Monday, April 24, 2023

#114 / Mechanisms Of Wealth Inequality

 

Evan Osnos writes for The New Yorker. In the January 23, 2023, edition of the magazine, in an article titled, "Trust Issues," Osnos outlines some of the financial and legal mechanisms that have generated the wealth inequality that is now one of the most defining characteristics of the economy, society, and politics of the United States. 
 
The family used as the example of how the system works is the Getty Family, known to San Francisco Bay Area residents because of Gordon Getty, "a composer and a philanthropist in San Francisco, worth an estimated $2.1 billion." Gordon Getty came to his money from his father, oil tycoon J. Paul Getty. He was J. Paul Getty's fourth child. Gordon himself had four sons with his wife, Ann. "Secretly, he also fathered three daughters in Los Angeles during an extramarital affair." When the daughters' existence became public, Getty "cut his daughters in on the Getty fortune, using a trust fund." Osnos tells us just how the "trust fund" system works. 
 
Hopefully, interested persons will be able to read what The New Yorker has to say about the Getty family, and about how the "trust fund" system perpetuates wealth inequality. The "trust fund" system is what the Getty family uses to shield its fortune from virtually any and all taxation - and of course the Getty family is just an example of how all the rest of the super-rich do it. The system described will increasingly act to siphon the wealth of the nation into the hands of a very small number of persons. Meanwhile, hard working Americans are ever less well off.

I like to tell those who read these blog postings that "we live in a political world." In case you haven't noticed it, the specifics of the "political world" in which we currently reside is governed by rules that perpetuate and accelerate wealth inequality. 

We can learn about how the system works by reading The New Yorker - and by otherwise studying how our economy and politics are currently structured.

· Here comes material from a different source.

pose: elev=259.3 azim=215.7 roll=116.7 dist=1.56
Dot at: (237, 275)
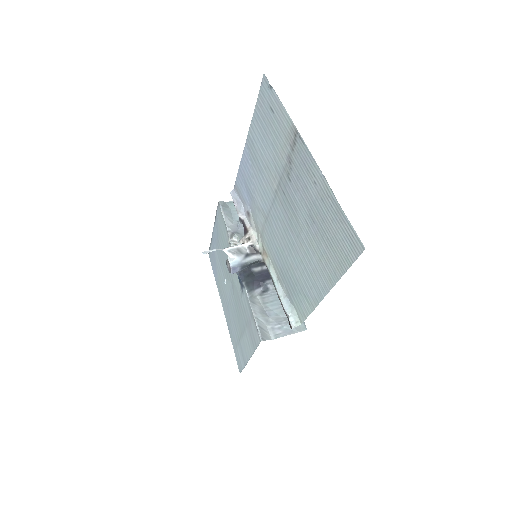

We should be aware, though, that there is nothing "inevitable" about the rules that currently allow the Trumps, and the Gettys, and the other other super-rich families that dominate our politics to grow their riches while the rest of us are increasingly impoverished. 

To change the rules, though, the non-super rich are going to have to get organized. Getting "mad" about how the system is currently operating might just be step one in motivating us to do what is necessary to change the situation. 

If you'd like to "get mad," read that article by Evan Osnos. I think it will make you just as mad as it made me!